**Provided data:**
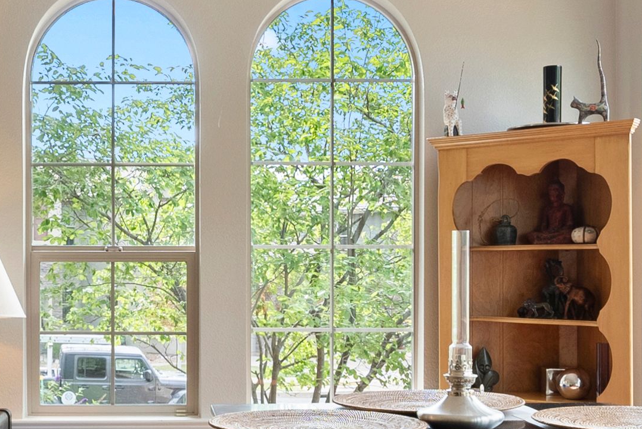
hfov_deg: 31.4
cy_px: 297
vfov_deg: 21.5
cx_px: 179
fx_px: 1124
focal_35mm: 63
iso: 500
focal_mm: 16
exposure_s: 1/20
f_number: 9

**Directive:** Set down the records again exactly as they appear, leaving each picture behind.

**Your response:**
hfov_deg: 31.4
cy_px: 297
vfov_deg: 21.5
cx_px: 179
fx_px: 1124
focal_35mm: 63
iso: 500
focal_mm: 16
exposure_s: 1/20
f_number: 9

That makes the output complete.